> (several types of them). I find this criticism very bizarre. C++ and C have se...

pdimitar · on June 8, 2020

You might find this a bizarre criticism but In Java, Ruby, Elixir, Rust strings are all Unicode with escape hatches for manually handling byte arrays (that could be C strings).

In that regard I still find it extremely puzzling that some languages / runtimes still struggle with only giving you two choices: byte arrays and UTF-8 strings. I really don't know what's so hard about it. As mentioned in another comment in this [now pretty big] sub-thread, this is one of the things I found off-putting in OCaml which is otherwise an excellent language.

As for Haskell, it has been about 2 years since I last looked at it. I might be spoiled by the languages I enumerated but I just found the docs [at the time] lacked proper nuance to give you a way to immediately make a choice. Dunno. It's not only the strings though; Haskell's community focuses so much on certain aspects that basic ergonomics get neglected.

I am willing to retry getting into it one day. Just shared my general impressions which are very likely outdated.

_fq4v · on June 8, 2020

> You might find this a bizarre criticism but In Java, Ruby, Elixir, Rust strings are all Unicode with escape hatches for manually handling byte arrays (that could be C strings).

In Java, there is a 'String' class that is used for strings most of the time, but there is also char[], which would be confusing to many C programmers. It's only familiarity and ubiquity that make this choice 'obvious' for most devs

> In that regard I still find it extremely puzzling that some languages / runtimes still struggle with only giving you two choices: byte arrays and UTF-8 strings.

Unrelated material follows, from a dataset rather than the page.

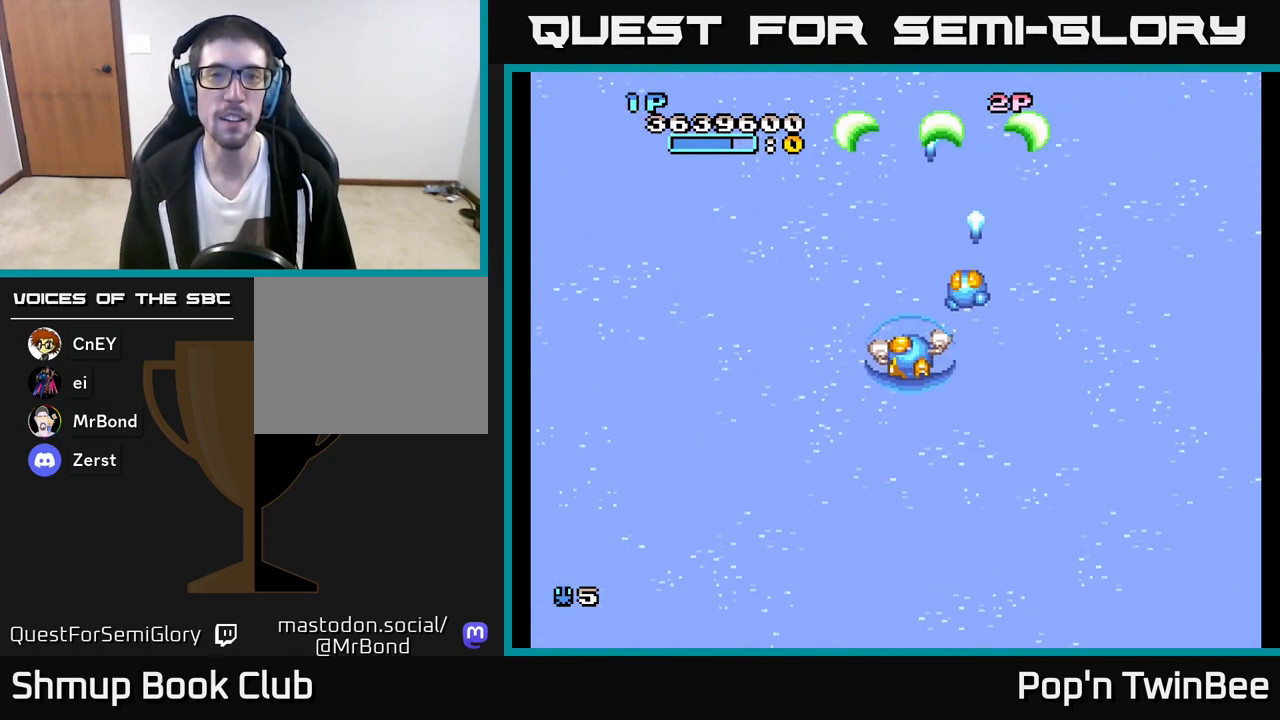
{"buttons": ["A"], "left_stick": "center", "right_stick": "center", "events": [[33, "DPAD_LEFT", "up"], [150, "DPAD_UP", "up"]]}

To be clear, Haskell's strings and Text are not UTF-8. Thy are containers that can hold any unicode character, but the particular way in which they're stored is not really guaranteed. I believe Text is UTF-16 internally, and String, being based on Char, uses full UTF-32.

EdwardDiego · on June 8, 2020

> In Java, there is a 'String' class that is used for strings most of the time

Nearly all the time. Only time you're likely to see a char[] is in high performance code needs to mutate strings in a space efficient manner.

I would also mention CharSequence, an interface implemented by several string like classes.

lmm · on June 9, 2020

> You might find this a bizarre criticism but In Java, Ruby, Elixir, Rust strings are all Unicode with escape hatches for manually handling byte arrays (that could be C strings).

Java's strings have noticeable misbehaviour for astral characters, and since the language is built around a single hardcoded string type, almost all Java programs inherit this. Ruby had to have a major migration to fix its string support. Rust is much, much younger than Haskell (so it hasn't had to go through a migration yet) and is famous for having at least 6 different string types.

tome · on June 9, 2020

Astral characters?

lmm · on June 9, 2020

Unicode characters that lie outside the Basic Multilingual Plane.

tome · on June 8, 2020

Another great comment on this thread which could be a blog post of its own :)